Our analysis employs both static models examining export similarity indices through gravity-style specifications and dynamic models on export portfolio evolution. Our empirical strategy integrates economic complexity methodologies as in Hidalgo et al (2007) and Hidalgo and Hausmann (2009) with insights from FDI spillover studies (Javorcik, 2004) and industrial upgrading research (Lin, 2012).
Our findings reveal that complementarity between host and source country specialization patterns significantly increases the probability of new product entry in host economies and show that linkage quality drives diversification.
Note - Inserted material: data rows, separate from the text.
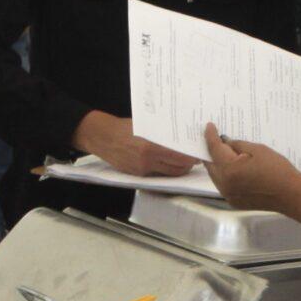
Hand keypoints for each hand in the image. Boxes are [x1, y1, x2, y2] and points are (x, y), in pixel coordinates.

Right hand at [76, 112, 201, 176]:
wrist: (102, 137)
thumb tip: (179, 136)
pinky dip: (164, 169)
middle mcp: (148, 160)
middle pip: (176, 169)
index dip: (191, 158)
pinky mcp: (137, 174)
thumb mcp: (145, 126)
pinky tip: (167, 163)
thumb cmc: (122, 128)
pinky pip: (156, 174)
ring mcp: (142, 169)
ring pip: (168, 173)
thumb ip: (161, 133)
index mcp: (151, 147)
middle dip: (188, 166)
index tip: (198, 155)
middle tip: (194, 160)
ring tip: (184, 163)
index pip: (178, 157)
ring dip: (178, 170)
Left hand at [201, 124, 300, 211]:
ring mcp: (228, 195)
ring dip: (218, 164)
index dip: (210, 136)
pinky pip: (223, 185)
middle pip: (210, 164)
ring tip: (226, 154)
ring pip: (215, 176)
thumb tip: (226, 143)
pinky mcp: (234, 201)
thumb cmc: (277, 170)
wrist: (291, 194)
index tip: (209, 126)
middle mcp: (224, 184)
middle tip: (217, 140)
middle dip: (212, 151)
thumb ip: (238, 145)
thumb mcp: (258, 150)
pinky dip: (225, 176)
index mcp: (229, 169)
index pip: (214, 149)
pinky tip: (234, 169)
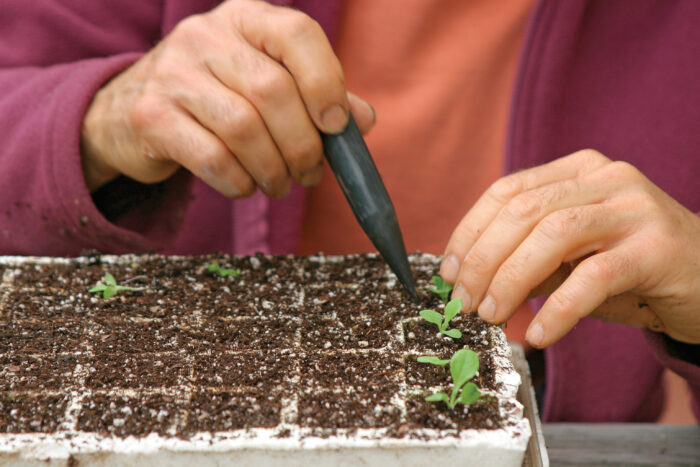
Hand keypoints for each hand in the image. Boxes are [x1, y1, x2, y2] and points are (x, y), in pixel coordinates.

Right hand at [81, 0, 374, 196]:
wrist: (131, 112)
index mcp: (246, 19)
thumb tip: (363, 121)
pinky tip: (245, 186)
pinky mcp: (151, 115)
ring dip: (273, 170)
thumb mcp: (267, 83)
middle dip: (303, 145)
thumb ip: (318, 96)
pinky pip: (212, 158)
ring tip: (280, 184)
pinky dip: (239, 182)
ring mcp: (173, 72)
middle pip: (273, 91)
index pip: (297, 33)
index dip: (325, 81)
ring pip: (244, 128)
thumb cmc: (218, 98)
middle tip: (310, 173)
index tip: (336, 126)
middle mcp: (206, 36)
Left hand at [439, 150, 699, 347]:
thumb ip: (528, 261)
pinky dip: (558, 309)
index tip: (447, 271)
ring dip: (511, 279)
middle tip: (464, 301)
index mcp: (578, 172)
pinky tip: (538, 335)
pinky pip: (594, 276)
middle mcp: (606, 178)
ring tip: (491, 316)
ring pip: (553, 234)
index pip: (508, 191)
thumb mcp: (571, 261)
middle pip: (524, 210)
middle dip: (483, 259)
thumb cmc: (632, 271)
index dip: (470, 231)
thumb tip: (471, 281)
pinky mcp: (656, 247)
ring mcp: (634, 208)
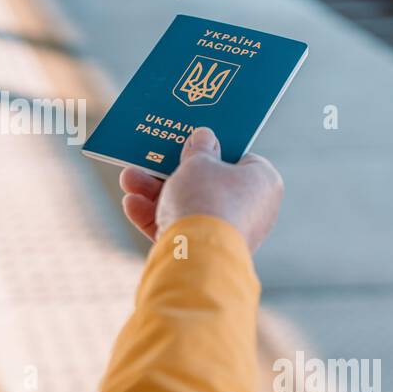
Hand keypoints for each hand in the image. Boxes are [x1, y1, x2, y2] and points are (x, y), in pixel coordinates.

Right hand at [119, 127, 283, 251]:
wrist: (198, 255)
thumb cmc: (207, 199)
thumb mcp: (198, 162)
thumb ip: (199, 148)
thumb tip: (204, 136)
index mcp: (263, 182)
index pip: (240, 158)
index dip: (214, 149)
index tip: (191, 143)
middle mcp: (253, 210)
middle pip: (207, 184)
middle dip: (171, 171)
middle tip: (150, 160)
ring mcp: (230, 234)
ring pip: (189, 207)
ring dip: (155, 193)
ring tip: (128, 180)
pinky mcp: (208, 254)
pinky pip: (182, 229)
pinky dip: (157, 217)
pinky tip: (131, 205)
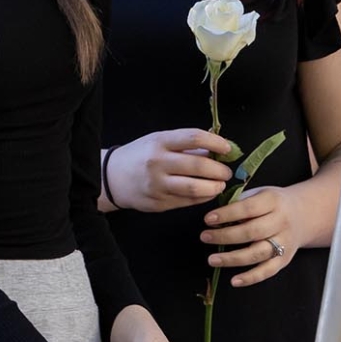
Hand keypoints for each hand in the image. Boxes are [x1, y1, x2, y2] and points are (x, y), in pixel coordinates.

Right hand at [105, 130, 235, 211]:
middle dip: (219, 170)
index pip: (193, 138)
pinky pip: (187, 201)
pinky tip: (208, 193)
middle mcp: (158, 162)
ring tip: (220, 185)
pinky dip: (202, 198)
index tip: (228, 148)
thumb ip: (186, 146)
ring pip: (194, 188)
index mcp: (160, 142)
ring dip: (214, 187)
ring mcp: (157, 185)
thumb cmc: (141, 156)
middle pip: (198, 166)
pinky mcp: (158, 203)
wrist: (112, 178)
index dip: (216, 143)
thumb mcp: (159, 141)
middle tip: (227, 172)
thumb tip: (217, 151)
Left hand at [202, 186, 299, 287]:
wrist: (304, 214)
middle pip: (252, 232)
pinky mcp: (285, 259)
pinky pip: (268, 271)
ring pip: (258, 253)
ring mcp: (284, 242)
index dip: (227, 214)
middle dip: (225, 236)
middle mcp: (281, 222)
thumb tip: (215, 217)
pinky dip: (251, 278)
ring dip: (233, 258)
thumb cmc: (273, 204)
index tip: (208, 219)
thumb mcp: (260, 194)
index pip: (248, 208)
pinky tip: (234, 281)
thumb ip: (241, 203)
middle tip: (204, 237)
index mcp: (273, 201)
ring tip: (212, 259)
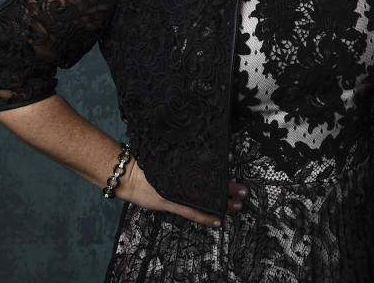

Domestic capabilities play a fundamental role in consolidating comparative advantages, while external linkages with complementary capabilities amplify this process by introducing relevant knowledge. Geographic neighbors also influence diversification, as their specialization profiles positively affect the host country's ability to enter new products, reinforcing that geographic proximity facilitates capability diffusion.